“We demand Annual Parliaments.
“With power to choose, and freedom in choosing, the range of our choice must be unrestricted. We are compelled, by the existing laws, to take for our representatives, men who are incapable of appreciating our difficulties, or who have little sympathy with them; merchants who have retired from trade, and no longer feel its harassings; proprietors of land, who are alike ignorant of its evils and their cure; lawyers, by whom the honours of the senate are sought after only as a means of obtaining notice in the courts. The labours of a representative, who is sedulous in the discharge of his duty, are numerous and burdensome. It is neither just, nor reasonable, nor safe, that they should continue to be gratuitously rendered.
“We demand that, in the future election of members of your honourable house, the approbation of the constituency shall be the sole qualification; and that, to every representative so chosen, shall be assigned out of the public taxes a fair and adequate remuneration for the time which he is called upon to devote to the public service.

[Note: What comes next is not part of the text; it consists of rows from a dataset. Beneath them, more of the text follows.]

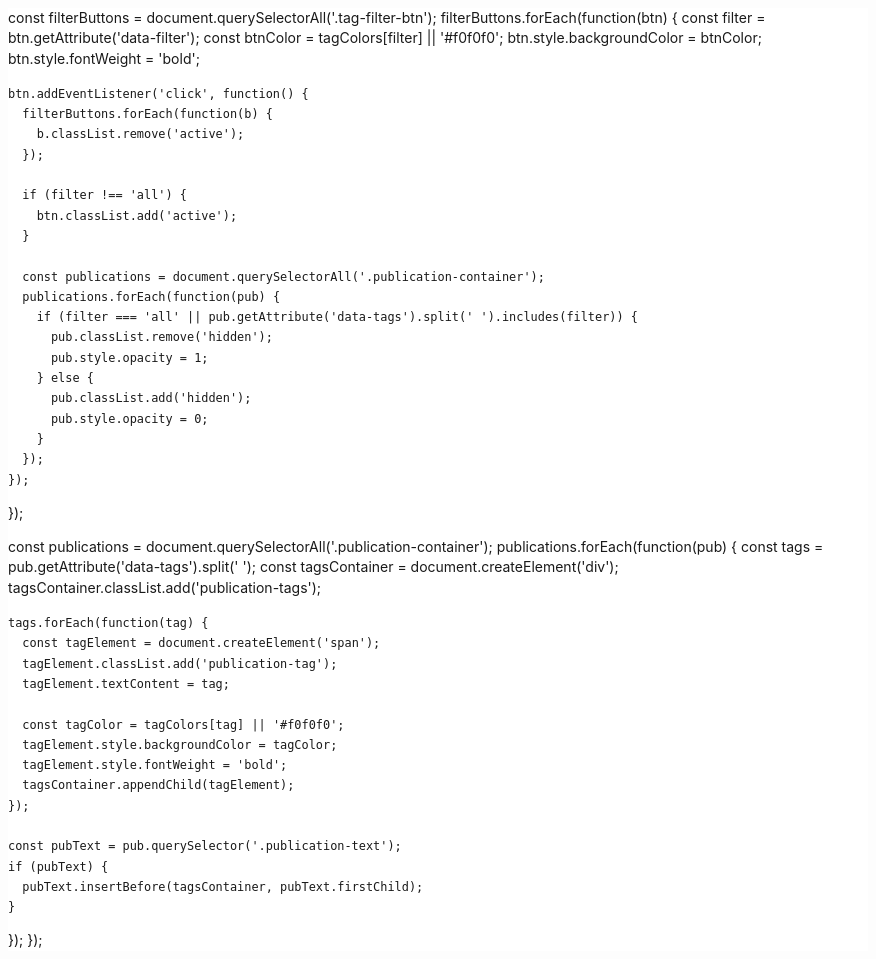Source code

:   const filterButtons = document.querySelectorAll('.tag-filter-btn');
  filterButtons.forEach(function(btn) {
    const filter = btn.getAttribute('data-filter');
    const btnColor = tagColors[filter] || '#f0f0f0'; 
    btn.style.backgroundColor = btnColor;
    btn.style.fontWeight = 'bold'; 

    btn.addEventListener('click', function() {
      filterButtons.forEach(function(b) {
        b.classList.remove('active');
      });
      
      if (filter !== 'all') {
        btn.classList.add('active');
      }

      const publications = document.querySelectorAll('.publication-container');
      publications.forEach(function(pub) {
        if (filter === 'all' || pub.getAttribute('data-tags').split(' ').includes(filter)) {
          pub.classList.remove('hidden');
          pub.style.opacity = 1; 
        } else {
          pub.classList.add('hidden');
          pub.style.opacity = 0;
        }
      });
    });
  });

  const publications = document.querySelectorAll('.publication-container');
  publications.forEach(function(pub) {
    const tags = pub.getAttribute('data-tags').split(' ');
    const tagsContainer = document.createElement('div');
    tagsContainer.classList.add('publication-tags');

    tags.forEach(function(tag) {
      const tagElement = document.createElement('span');
      tagElement.classList.add('publication-tag');
      tagElement.textContent = tag;

      const tagColor = tagColors[tag] || '#f0f0f0';
      tagElement.style.backgroundColor = tagColor;
      tagElement.style.fontWeight = 'bold';
      tagsContainer.appendChild(tagElement);
    });

    const pubText = pub.querySelector('.publication-text');
    if (pubText) {
      pubText.insertBefore(tagsContainer, pubText.firstChild);
    }
  });
});
</script>

<style>
  #button-container {
    display: flex;
    justify-content: center;
    margin-top: -15px;
  }
  
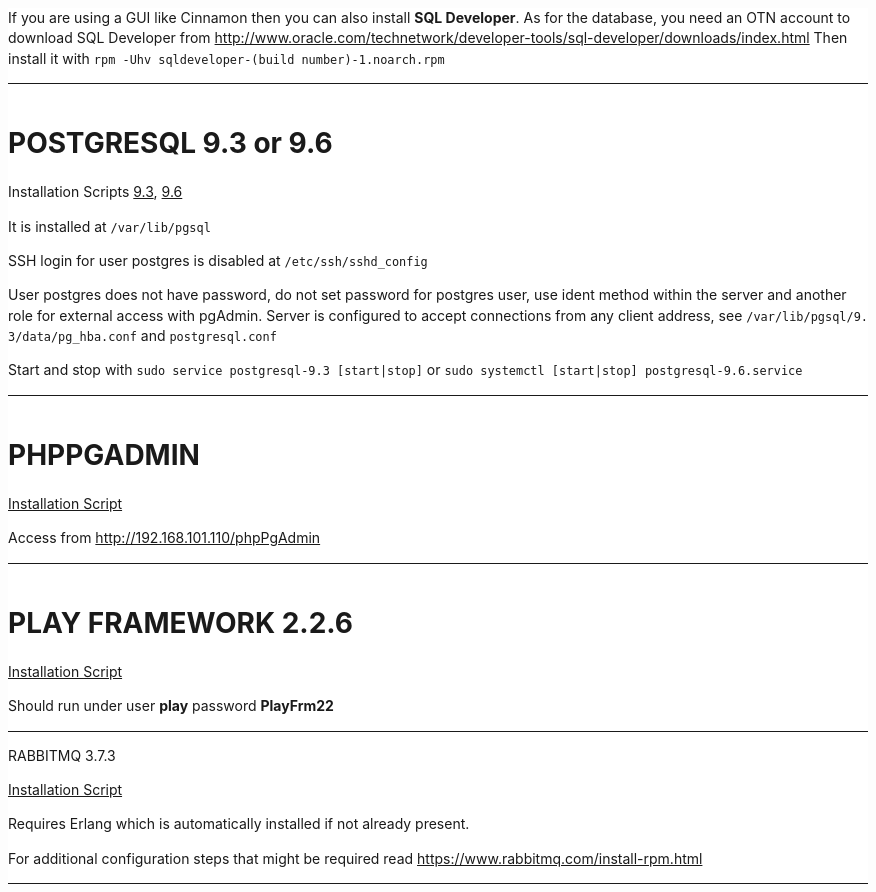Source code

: If you are using a GUI like Cinnamon then you can also install **SQL Developer**.
As for the database, you need an OTN account to download SQL Developer from
http://www.oracle.com/technetwork/developer-tools/sql-developer/downloads/index.html
Then install it with
`rpm -Uhv sqldeveloper-(build number)-1.noarch.rpm`

-------------------------------------------------------------------------------

# POSTGRESQL 9.3 or 9.6

Installation Scripts [9.3](pgsql93.sh), [9.6](pgsql96.sh)

It is installed at `/var/lib/pgsql`

SSH login for user postgres is disabled at `/etc/ssh/sshd_config`

User postgres does not have password, do not set password for postgres user,
use ident method within the server and another role for external access with pgAdmin.
Server is configured to accept connections from any client address,
see `/var/lib/pgsql/9.3/data/pg_hba.conf` and `postgresql.conf`

Start and stop with
`sudo service postgresql-9.3 [start|stop]`
or
`sudo systemctl [start|stop] postgresql-9.6.service`

-------------------------------------------------------------------------------

# PHPPGADMIN

[Installation Script](vagrant-setup/phppgadmin.sh)

Access from http://192.168.101.110/phpPgAdmin

-------------------------------------------------------------------------------

# PLAY FRAMEWORK 2.2.6

[Installation Script](vagrant-setup/play226.sh)

Should run under user **play** password **PlayFrm22**

-------------------------------------------------------------------------------

RABBITMQ 3.7.3

[Installation Script](vagrant-setup/rabbitmq373.sh)

Requires Erlang which is automatically installed if not already present.

For additional configuration steps that might be required read
https://www.rabbitmq.com/install-rpm.html

-------------------------------------------------------------------------------
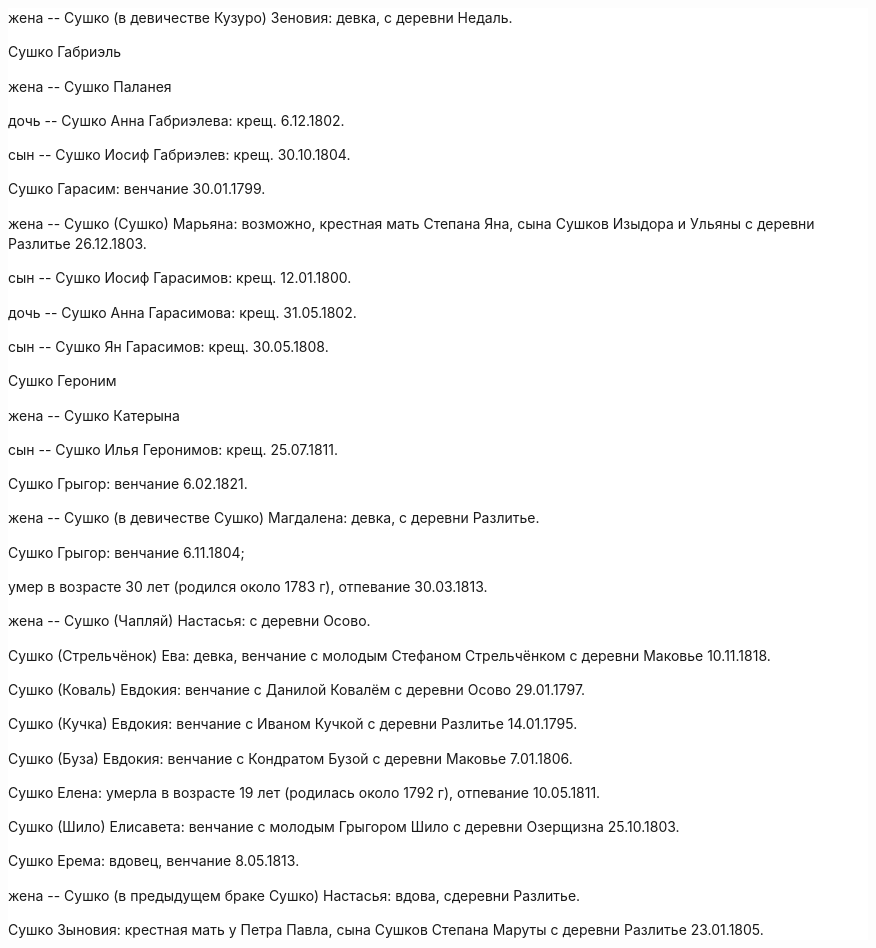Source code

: жена -- Сушко (в девичестве Кузуро) Зеновия: девка, с деревни Недаль.

Сушко Габриэль

жена -- Сушко Паланея

дочь -- Сушко Анна Габриэлева: крещ. 6.12.1802.

сын -- Сушко Иосиф Габриэлев: крещ. 30.10.1804.

Сушко Гарасим: венчание 30.01.1799.

жена -- Сушко (Сушко) Марьяна: возможно, крестная мать Степана Яна, сына
Сушков Изыдора и Ульяны с деревни Разлитье 26.12.1803.

сын -- Сушко Иосиф Гарасимов: крещ. 12.01.1800.

дочь -- Сушко Анна Гарасимова: крещ. 31.05.1802.

сын -- Сушко Ян Гарасимов: крещ. 30.05.1808.

Сушко Героним

жена -- Сушко Катерына

сын -- Сушко Илья Геронимов: крещ. 25.07.1811.

Сушко Грыгор: венчание 6.02.1821.

жена -- Сушко (в девичестве Сушко) Магдалена: девка, с деревни Разлитье.

Сушко Грыгор: венчание 6.11.1804;

умер в возрасте 30 лет (родился около 1783 г), отпевание 30.03.1813.

жена -- Сушко (Чапляй) Настасья: с деревни Осово.

Сушко (Стрельчёнок) Ева: девка, венчание с молодым Стефаном Стрельчёнком
с деревни Маковье 10.11.1818.

Сушко (Коваль) Евдокия: венчание с Данилой Ковалём с деревни Осово
29.01.1797.

Сушко (Кучка) Евдокия: венчание с Иваном Кучкой с деревни Разлитье
14.01.1795.

Сушко (Буза) Евдокия: венчание с Кондратом Бузой с деревни Маковье
7.01.1806.

Сушко Елена: умерла в возрасте 19 лет (родилась около 1792 г), отпевание
10.05.1811.

Сушко (Шило) Елисавета: венчание с молодым Грыгором Шило с деревни
Озерщизна 25.10.1803.

Сушко Ерема: вдовец, венчание 8.05.1813.

жена -- Сушко (в предыдущем браке Сушко) Настасья: вдова, сдеревни
Разлитье.

Сушко Зыновия: крестная мать у Петра Павла, сына Сушков Степана Маруты с
деревни Разлитье 23.01.1805.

“Finally, we would most earnestly impress on your honourable house, that this petition has not been dictated by any idle love of change; that it springs out of no inconsiderate attachment to fanciful theories; but that it is the result of much and long deliberation, and of convictions, which the events of each succeeding year tend more and more to strengthen. The management of this mighty kingdom has hitherto been a subject for contending factions to try their selfish experiments upon. We have felt the consequences in our sorrowful experience—short glimmerings of uncertain enjoyment swallowed up by long and dark seasons of suffering. If the self-government of the people should not remove their distresses, it will at least remove their repinings.
“Universal suffrage will, and it alone can, bring true and lasting peace to the nation; we firmly believe that it will also bring prosperity.
“May it, therefore, please your honourable house to take this our petition into your most serious consideration, and to use your utmost endeavours, by all constitutional means, to have a law passed, granting to every male, of lawful age, sane mind, and unconvicted of crime, the right of voting for members of parliament; and directing all future elections of members of parliament to be in the way of secret ballot; and ordaining the duration of parliaments so chosen shall in no case exceed one year; and abolishing all property qualifications in the members; and providing for their due remuneration while in attendance on their parliamentary duties.
During a considerable period antecedent to the preparation and presentation of this petition, the agitation which prevailed at Birmingham and throughout the neighbouring manufacturing districts was of a highly dangerous and mischievous character. Excited by the inflammatory harangues of their leaders, the people had not been averse to follow the advice which was given them, and to provide arms, ready to meet and repel any attack which might be made upon them, or to secure and maintain those privileges to which they deemed themselves to be entitled. Of the Chartists there were two classes; one, the more violent, whose hopes or designs were based upon “physical force,” in preference to the quiet consideration and discussion of the question at issue; the other, who viewed “moral force” as presenting the more favourable means of procuring a determination of the existing evils. Pikes and other arms, as may be supposed, were the weapons of the former, while arguments of a more peaceable character, aided by the employment of such means as abstinence from labour, and the maintaining of a period “sacred” to the Charter, were the measures by which the latter sought to obtain their end.
The cause of violence had been too strenuously urged upon the minds of the people of Birmingham, to permit of their viewing with much satisfaction any arguments of a very peaceable character. The general violence of their tone produced apprehensions among the authorities that mischief might be anticipated; and unhappily their fears were realised in a manner as dangerous as it was destructive.
The undisguised and inflammatory language used by many of the Chartist leaders, rendered it necessary that the magistrates should take steps to prevent the increase of the popular irritation, by removing from the power of doing mischief some of those who were its chief exciters. A body of persons had assembled in London, who were styled “The Convention,” and who were delegates from various parts of the country, charged to exert themselves to procure the adoption of their favourite Charter by the legislature; and when the sittings of this mock parliament—for it assumed the character and method of business of the House of Commons—ceased, its members dispersed themselves through the country, haranguing their “constituents” upon the subject of their labours, and engaging them to new exertions to secure the object which they all had in view.